**YOUR GOAL:**
How many of the lines below contain the string "online"? Reply with the number only.

**DATA RECORDS:**
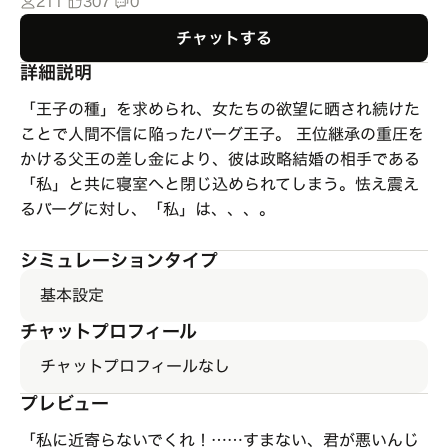
211
307
0
チャットする
詳細説明
「王子の種」を求められ、女たちの欲望に晒され続けた
ことで人間不信に陥ったバーグ王子。 王位継承の重圧を
かける父王の差し金により、彼は政略結婚の相手である
「私」と共に寝室へと閉じ込められてしまう。怯え震え
るバーグに対し、「私」は、、、。
シミュレーションタイプ
基本設定
チャットプロフィール
チャットプロフィールなし
プレビュー
「私に近寄らないでくれ！……すまない、君が悪いんじ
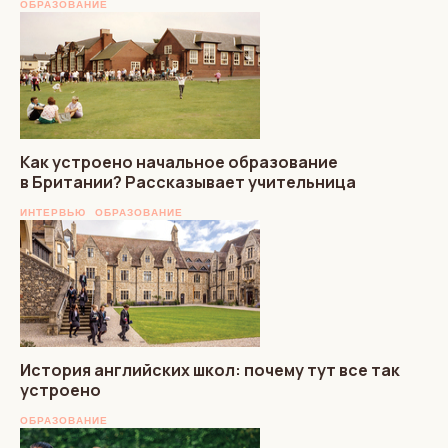
ОБРАЗОВАНИЕ
Как устроено начальное образование
в Британии? Рассказывает учительница
ИНТЕРВЬЮ
ОБРАЗОВАНИЕ
История английских школ: почему тут все так
устроено
ОБРАЗОВАНИЕ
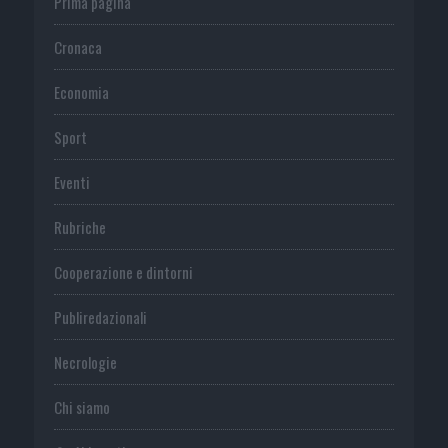
Prima pagina
Cronaca
Economia
Sport
Eventi
Rubriche
Cooperazione e dintorni
Publiredazionali
Necrologie
Chi siamo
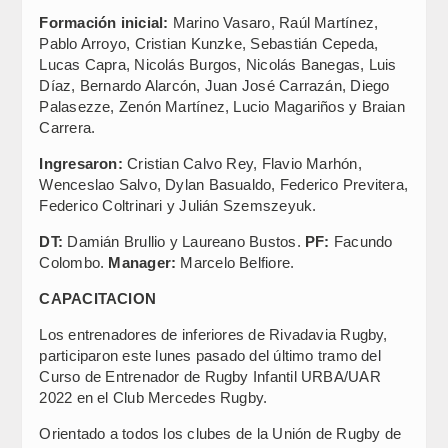
Formación inicial:
Marino Vasaro, Raúl Martínez,
Pablo Arroyo, Cristian Kunzke, Sebastián Cepeda,
Lucas Capra, Nicolás Burgos, Nicolás Banegas, Luis
Díaz, Bernardo Alarcón, Juan José Carrazán, Diego
Palasezze, Zenón Martínez, Lucio Magariños y Braian
Carrera.
Ingresaron:
Cristian Calvo Rey, Flavio Marhón,
Wenceslao Salvo, Dylan Basualdo, Federico Previtera,
Federico Coltrinari y Julián Szemszeyuk.
DT:
Damián Brullio y Laureano Bustos.
PF:
Facundo
Colombo.
Manager:
Marcelo Belfiore.
CAPACITACION
Los entrenadores de inferiores de Rivadavia Rugby,
participaron este lunes pasado del último tramo del
Curso de Entrenador de Rugby Infantil URBA/UAR
2022 en el Club Mercedes Rugby.
Orientado a todos los clubes de la Unión de Rugby de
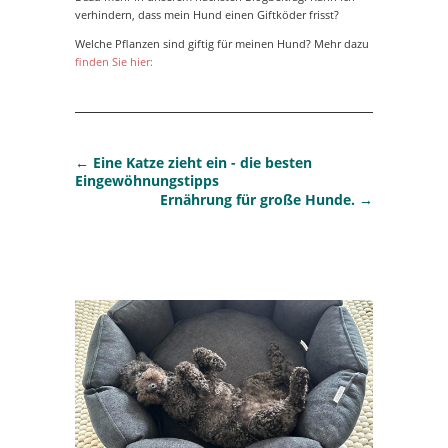
verhindern, dass mein Hund einen Giftköder frisst?
Welche Pflanzen sind giftig für meinen Hund? Mehr dazu
finden Sie hier:
←
Eine Katze zieht ein - die besten
Eingewöhnungstipps
Ernährung für große Hunde.
→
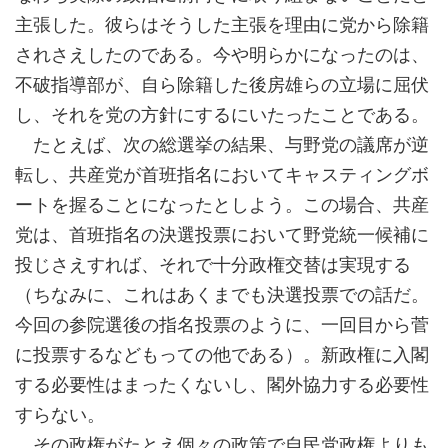
主張した。彼らはそうした主張を理由に党から除籍
されさえしたのである。今や明らかになったのは、
不破指導部が、自ら除籍した後房雄らの立場に屈伏
し、それを党の方針にするにいたったことである。
たとえば、次の総選挙の結果、与野党の議席が逆
転し、共産党が首班指名においてキャスティングボ
ートを握ることになったとしよう。この場合、共産
党は、首班指名の決選投票において野党統一候補に
投じさえすれば、それで十分政権交替は実現する
（ちなみに、これはあくまでも決選投票での話だ。
今回の参院選後の指名投票のように、一回目から菅
に投票するなどもっての他である）。新政権に入閣
する必要性はまったくないし、閣外協力する必要性
すらない。
その政権がたとえ個々の政策で自民党政権よりも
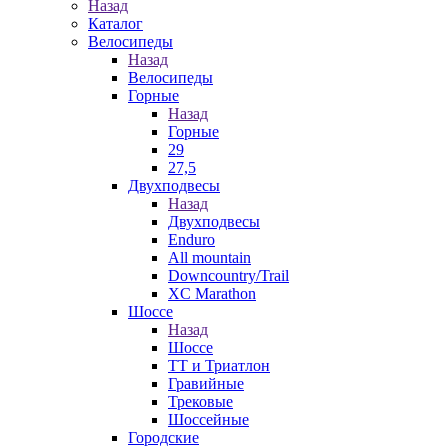
Назад
Каталог
Велосипеды
Назад
Велосипеды
Горные
Назад
Горные
29
27,5
Двухподвесы
Назад
Двухподвесы
Enduro
All mountain
Downcountry/Trail
XC Marathon
Шоссе
Назад
Шоссе
ТТ и Триатлон
Гравийные
Трековые
Шоссейные
Городские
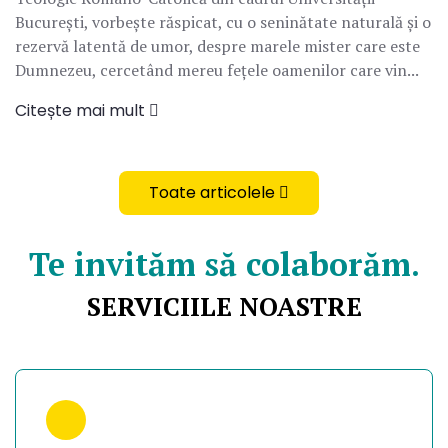
București, vorbește răspicat, cu o seninătate naturală și o
rezervă latentă de umor, despre marele mister care este
Dumnezeu, cercetând mereu fețele oamenilor care vin...
Citește mai mult
Toate articolele
Te invităm să colaborăm.
SERVICIILE NOASTRE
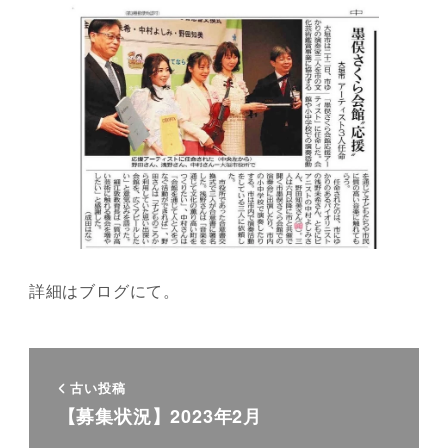
詳細はブログにて。
古い投稿
【募集状況】2023年2月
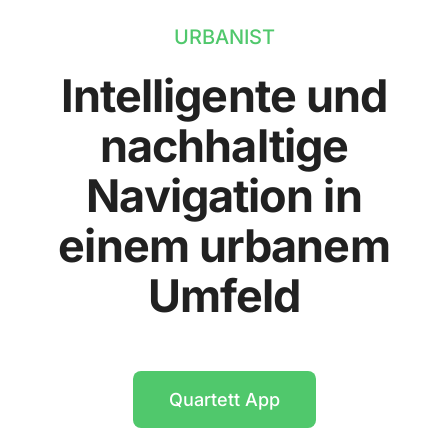
URBANIST
Intelligente und
nachhaltige
Navigation in
einem urbanem
Umfeld
Quartett App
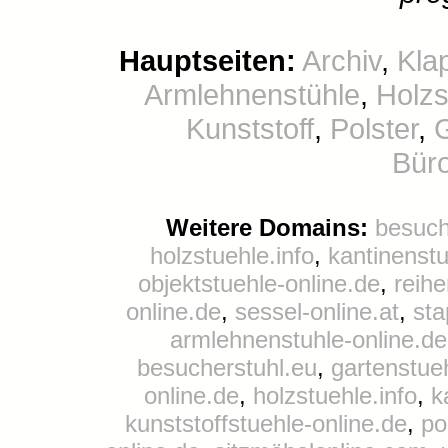
Hauptseiten:
Archiv
,
Kla
Armlehnenstühle
,
Holzs
Kunststoff
,
Polster
,
Büro
Weitere Domains:
besuch
holzstuehle.info
,
kantinenst
objektstuehle-online.de
,
reihe
online.de
,
sessel-online.at
,
sta
armlehnenstuhle-online.de
besucherstuhl.eu
,
gartenstue
online.de
,
holzstuehle.info
,
k
kunststoffstuehle-online.de
,
po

**FINISHED EXERCISE:**
6